International Journal of Computer Applications |
Foundation of Computer Science (FCS), NY, USA |
Volume 185 - Number 20 |
Year of Publication: 2023 |
Authors: Manjusha Sanke, Shane Furtado, Saloni Naik, Shravani Nevagi, Vishal Bidikar |
10.5120/ijca2023922924 |
Manjusha Sanke, Shane Furtado, Saloni Naik, Shravani Nevagi, Vishal Bidikar . Emotion based Movie Recommendation System using Deep Learning. International Journal of Computer Applications. 185, 20 ( Jul 2023), 49-53. DOI=10.5120/ijca2023922924
Emotions play a significant role in human perception and decision making. Recent studies on emotion detection and recognition are the subject for attention by researchers from different fields. This paper presents a web-based application which will be able to identify the emotion of user from the image uploaded on the server and stream the movies online. This paper focuses on seven emotional states: happiness, surprise, sadness, disgust, angry, fear and a neutral state which can be always found in daily life.
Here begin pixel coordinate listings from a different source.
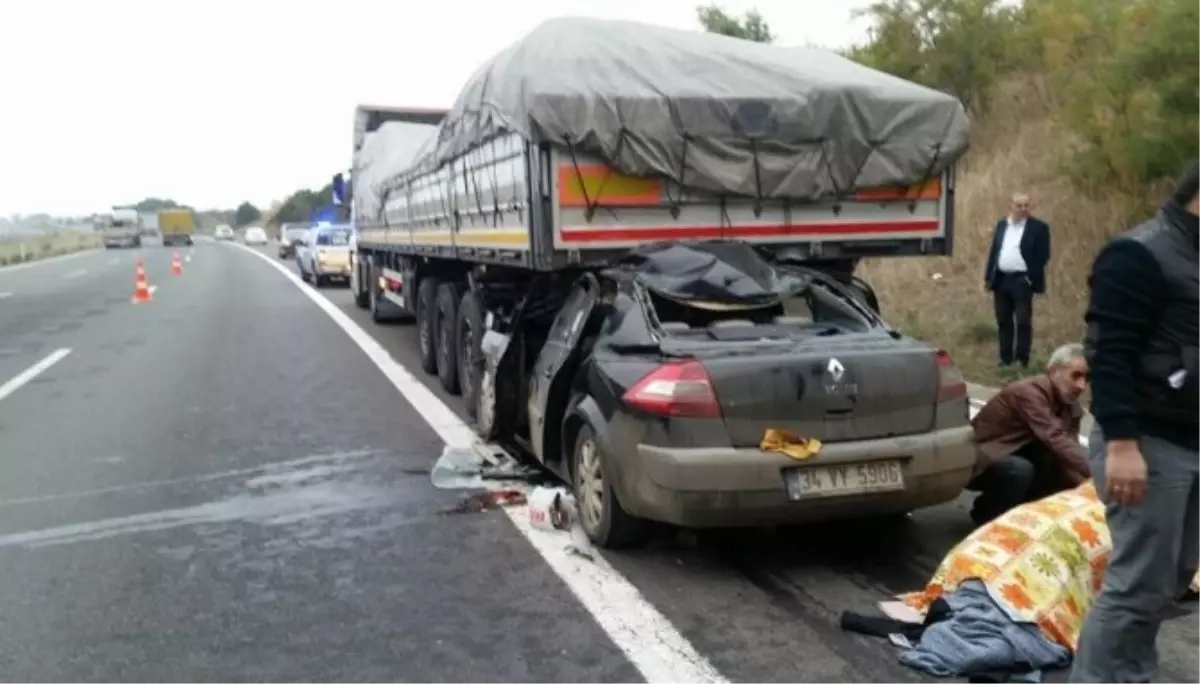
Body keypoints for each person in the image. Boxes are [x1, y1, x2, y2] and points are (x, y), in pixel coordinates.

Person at [1069, 161, 1200, 683]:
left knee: (1170, 581)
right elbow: (1111, 353)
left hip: (1192, 441)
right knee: (1136, 585)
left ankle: (1131, 674)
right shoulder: (1139, 253)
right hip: (1147, 441)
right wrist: (1123, 443)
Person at [967, 343, 1091, 525]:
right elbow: (1055, 437)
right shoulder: (1028, 393)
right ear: (1054, 371)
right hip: (980, 462)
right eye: (1076, 376)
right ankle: (986, 517)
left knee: (1060, 473)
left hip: (1018, 458)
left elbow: (1069, 458)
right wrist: (1098, 473)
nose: (1082, 386)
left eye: (1087, 379)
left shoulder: (1071, 409)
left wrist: (1090, 490)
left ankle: (1024, 517)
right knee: (1019, 470)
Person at [983, 193, 1051, 368]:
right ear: (1011, 206)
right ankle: (1005, 358)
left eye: (1026, 206)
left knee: (1023, 320)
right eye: (1019, 206)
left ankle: (1022, 359)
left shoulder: (1038, 227)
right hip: (1002, 278)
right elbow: (994, 251)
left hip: (1022, 280)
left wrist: (1030, 277)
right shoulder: (1002, 225)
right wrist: (988, 276)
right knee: (1003, 320)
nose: (1023, 209)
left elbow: (1043, 255)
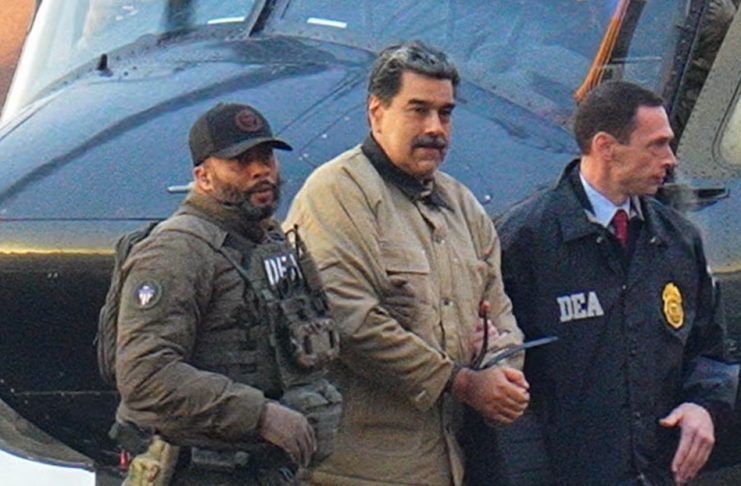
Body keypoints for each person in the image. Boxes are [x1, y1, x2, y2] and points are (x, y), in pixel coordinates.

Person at [283, 41, 530, 486]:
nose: (435, 128)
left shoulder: (462, 205)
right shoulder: (337, 194)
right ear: (376, 113)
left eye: (445, 113)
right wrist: (460, 382)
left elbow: (499, 313)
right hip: (359, 470)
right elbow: (347, 320)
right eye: (418, 110)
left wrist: (502, 372)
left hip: (449, 462)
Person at [495, 81, 739, 485]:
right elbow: (502, 378)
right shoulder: (526, 241)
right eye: (656, 145)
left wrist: (704, 405)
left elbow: (709, 350)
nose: (670, 159)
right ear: (606, 147)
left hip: (656, 473)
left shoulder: (678, 239)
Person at [113, 102, 341, 485]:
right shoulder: (177, 250)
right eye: (240, 162)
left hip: (264, 470)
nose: (260, 171)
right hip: (199, 471)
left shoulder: (269, 239)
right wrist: (260, 414)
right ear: (203, 177)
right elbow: (145, 375)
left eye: (266, 158)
The proposed system includes uploading the image to the server, detecting emotion from the image and finally presenting movie recommendation list based on the emotion of the user. The system uses FER2013 (Facial Expression Recognition 2013) dataset and IMDB (Internet Movie Database) dataset. A deep learning model is trained using CNN technique for detection and classification of emotions. User’s emotion is identified and a list of top-rated movies associated with it is presented.